## Requirements
- 1) Answer these from the forum post on grouping and counting with group_by. Mark each answer (a), (b) or (c) to match its question.
(a) Which variable does the poster want to group by, and which variable's values should be counted?
(b) What happened when the poster grouped by both x1 and x3?
(c) Which function does the poster say does not exist?
- 2) In two sentences, summarize the forum post about counting values with group_by.
- 3) Pick up the forum post on grouping and counting with group_by after its last sentence and keep writing it.

## Text segment
=====

Is it possible to use group_by to group one variable and count the target variable based on another variable? For example,
x1 | x2 | x3 |
---|---|---|
A | 1 | 0 |
B | 2 | 1 |
C | 3 | 0 |
B | 1 | 1 |
A | 1 | 1 |
I want to count 0 and 1 of x3 with grouped x1
x1 | x3=0 | x3=1 |
---|---|---|
A | 1 | 1 |
B | 0 | 2 |
C | 1 | 0 |
Is it possible to use group_by and add something to summarize? I tried group_by both x1 and x3, but that gives x3 as the second column which is not what we are looking for.
If it's not possible to just use group_by, I was thinking we could group_by both x1 and x3, then split by x3 and cbind them, but the two dataframes after split have different lengths of rows, and there's no cbind_fill. What should I do to cbind them and fill the extra blanks?

=====

## Dataset entries
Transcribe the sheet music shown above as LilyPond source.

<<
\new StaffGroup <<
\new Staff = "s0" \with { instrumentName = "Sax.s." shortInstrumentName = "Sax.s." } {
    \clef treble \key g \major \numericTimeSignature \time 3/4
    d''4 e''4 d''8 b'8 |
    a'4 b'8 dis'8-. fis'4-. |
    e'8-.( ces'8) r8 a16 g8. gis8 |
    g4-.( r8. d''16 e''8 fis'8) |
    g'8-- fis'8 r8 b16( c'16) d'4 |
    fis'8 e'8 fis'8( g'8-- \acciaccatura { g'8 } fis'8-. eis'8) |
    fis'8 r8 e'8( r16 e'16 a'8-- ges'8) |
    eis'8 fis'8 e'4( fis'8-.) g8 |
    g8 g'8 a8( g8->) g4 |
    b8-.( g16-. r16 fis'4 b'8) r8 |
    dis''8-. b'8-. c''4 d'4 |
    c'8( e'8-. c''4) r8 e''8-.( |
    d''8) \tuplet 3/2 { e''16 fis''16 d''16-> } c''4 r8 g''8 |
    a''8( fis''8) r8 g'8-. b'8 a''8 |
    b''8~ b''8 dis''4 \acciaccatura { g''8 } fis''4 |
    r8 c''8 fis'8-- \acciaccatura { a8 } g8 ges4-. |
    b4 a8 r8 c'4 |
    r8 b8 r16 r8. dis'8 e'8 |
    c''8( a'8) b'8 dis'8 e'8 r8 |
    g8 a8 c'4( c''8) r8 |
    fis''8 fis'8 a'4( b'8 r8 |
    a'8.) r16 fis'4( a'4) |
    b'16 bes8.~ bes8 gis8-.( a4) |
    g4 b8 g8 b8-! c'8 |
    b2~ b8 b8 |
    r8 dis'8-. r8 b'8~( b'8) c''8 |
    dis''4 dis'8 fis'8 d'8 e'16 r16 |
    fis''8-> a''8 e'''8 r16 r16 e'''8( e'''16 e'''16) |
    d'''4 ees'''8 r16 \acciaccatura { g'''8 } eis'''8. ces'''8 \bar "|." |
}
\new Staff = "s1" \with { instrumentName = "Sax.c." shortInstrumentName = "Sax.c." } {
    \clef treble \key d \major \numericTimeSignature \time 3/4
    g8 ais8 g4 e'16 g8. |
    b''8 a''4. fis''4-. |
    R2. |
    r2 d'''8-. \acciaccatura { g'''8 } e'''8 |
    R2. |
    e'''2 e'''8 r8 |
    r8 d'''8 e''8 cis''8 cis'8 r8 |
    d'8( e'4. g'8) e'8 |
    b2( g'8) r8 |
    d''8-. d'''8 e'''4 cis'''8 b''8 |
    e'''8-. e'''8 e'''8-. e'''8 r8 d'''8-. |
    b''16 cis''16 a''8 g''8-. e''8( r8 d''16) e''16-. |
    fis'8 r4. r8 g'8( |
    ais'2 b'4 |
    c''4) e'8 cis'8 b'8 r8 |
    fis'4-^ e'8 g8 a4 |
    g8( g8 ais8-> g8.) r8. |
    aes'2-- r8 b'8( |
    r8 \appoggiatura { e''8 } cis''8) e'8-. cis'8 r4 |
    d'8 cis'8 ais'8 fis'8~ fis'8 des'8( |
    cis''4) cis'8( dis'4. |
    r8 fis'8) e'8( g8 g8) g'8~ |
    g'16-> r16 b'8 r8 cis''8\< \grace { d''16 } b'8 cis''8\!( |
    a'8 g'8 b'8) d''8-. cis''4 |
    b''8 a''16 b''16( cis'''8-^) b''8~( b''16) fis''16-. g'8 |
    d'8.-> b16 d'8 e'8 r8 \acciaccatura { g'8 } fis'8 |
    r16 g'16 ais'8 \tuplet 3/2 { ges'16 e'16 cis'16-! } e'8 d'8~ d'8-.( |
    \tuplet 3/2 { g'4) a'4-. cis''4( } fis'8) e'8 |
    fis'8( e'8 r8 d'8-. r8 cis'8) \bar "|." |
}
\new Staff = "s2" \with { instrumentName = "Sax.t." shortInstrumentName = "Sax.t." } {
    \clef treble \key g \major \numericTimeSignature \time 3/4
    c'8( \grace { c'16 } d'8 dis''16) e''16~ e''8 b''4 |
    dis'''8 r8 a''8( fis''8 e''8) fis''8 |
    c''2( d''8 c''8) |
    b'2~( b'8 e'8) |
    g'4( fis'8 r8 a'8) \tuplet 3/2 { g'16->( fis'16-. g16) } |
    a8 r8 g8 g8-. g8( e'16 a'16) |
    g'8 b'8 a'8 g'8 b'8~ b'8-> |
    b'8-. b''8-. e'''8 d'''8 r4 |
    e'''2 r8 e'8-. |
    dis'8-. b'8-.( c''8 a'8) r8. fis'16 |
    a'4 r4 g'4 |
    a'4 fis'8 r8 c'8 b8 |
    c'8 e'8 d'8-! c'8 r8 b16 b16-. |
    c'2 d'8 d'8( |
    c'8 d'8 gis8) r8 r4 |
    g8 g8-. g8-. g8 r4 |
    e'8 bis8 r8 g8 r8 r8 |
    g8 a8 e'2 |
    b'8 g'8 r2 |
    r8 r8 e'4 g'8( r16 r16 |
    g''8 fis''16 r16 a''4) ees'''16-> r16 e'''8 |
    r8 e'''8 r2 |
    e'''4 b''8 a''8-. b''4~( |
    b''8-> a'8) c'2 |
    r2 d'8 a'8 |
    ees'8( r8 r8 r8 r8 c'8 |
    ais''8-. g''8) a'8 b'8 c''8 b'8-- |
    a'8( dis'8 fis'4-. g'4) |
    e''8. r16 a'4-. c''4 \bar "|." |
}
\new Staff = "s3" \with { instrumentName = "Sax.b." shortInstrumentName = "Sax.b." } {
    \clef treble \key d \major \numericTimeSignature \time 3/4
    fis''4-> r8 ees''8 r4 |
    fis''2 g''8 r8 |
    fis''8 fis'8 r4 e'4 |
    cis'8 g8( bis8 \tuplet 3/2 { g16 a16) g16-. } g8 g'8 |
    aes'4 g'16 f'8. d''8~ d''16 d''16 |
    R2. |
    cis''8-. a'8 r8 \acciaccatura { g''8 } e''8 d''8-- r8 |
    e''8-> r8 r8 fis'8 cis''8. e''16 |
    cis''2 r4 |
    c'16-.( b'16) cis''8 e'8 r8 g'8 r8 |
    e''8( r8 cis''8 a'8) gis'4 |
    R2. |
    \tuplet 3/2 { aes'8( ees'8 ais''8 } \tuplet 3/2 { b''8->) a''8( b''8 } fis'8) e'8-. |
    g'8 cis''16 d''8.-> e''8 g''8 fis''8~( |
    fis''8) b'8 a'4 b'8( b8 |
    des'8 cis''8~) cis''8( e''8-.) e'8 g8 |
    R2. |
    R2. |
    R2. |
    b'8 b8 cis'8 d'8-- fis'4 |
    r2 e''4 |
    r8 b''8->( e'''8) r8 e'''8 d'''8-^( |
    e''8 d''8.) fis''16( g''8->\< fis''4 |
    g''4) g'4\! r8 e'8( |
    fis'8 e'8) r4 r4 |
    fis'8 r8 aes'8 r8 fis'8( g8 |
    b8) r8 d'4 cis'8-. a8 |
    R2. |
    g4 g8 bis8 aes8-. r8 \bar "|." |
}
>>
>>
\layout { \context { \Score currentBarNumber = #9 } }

=====

## Exercise results
- 1)
(a) The poster wants to group by x1 and count the 0s and 1s of x3.
(b) It gave x3 as the second column, which is not what the poster wants.
(c) cbind_fill.

- 2) The poster asks whether group_by, perhaps with summarize, can group rows by x1 and count the 0s and 1s of x3 in separate columns, because grouping by both x1 and x3 puts x3 in the second column instead. As a fallback, they consider grouping by both, splitting by x3 and joining the pieces with cbind, but the split data frames have different numbers of rows and there is no cbind_fill to fill the extra blanks.

- 3)
CodePudding user response:
using the data.table package:
library(data.table)
dat <- as.data.table(dataset)
dat[, x3:= paste0("x3=", x3)]
result <- dcast(dat, x1~x3, value.var = "x3", fun.aggregate = length)
CodePudding user response:
A tidyverse
approach to achieve your desired result using dplyr::count
tidyr::pivot_wider
:
library(dplyr)
library(tidyr)
df %>%
count(x1, x3) %>%
pivot_wider(names_from = "x3", values_from = "n", names_prefix = "x3=", values_fill = 0)
#> # A tibble: 3 × 3
#> x1 `x3=0` `x3=1`
#> <chr> <int> <int>
#> 1 A 1 1
#> 2 B 0 2
#> 3 C 1 0
DATA
df <- data.frame(
x1 = c("A", "B", "C", "B", "A"),
x2 = c(1L, 2L, 3L, 1L, 1L),
x3 = c(0L, 1L, 0L, 1L, 1L)
)
CodePudding user response:
Yes, it is possible. Here is an example:
dat = read.table(text = "x1 x2 x3
A 1 0
B 2 1
C 3 0
B 1 1
A 1 1", header = TRUE)
dat %>% group_by(x1) %>%
count(x3) %>%
pivot_wider(names_from = x3,
names_glue = "x3 = {x3}",
values_from = n) %>%
replace(is.na(.),0)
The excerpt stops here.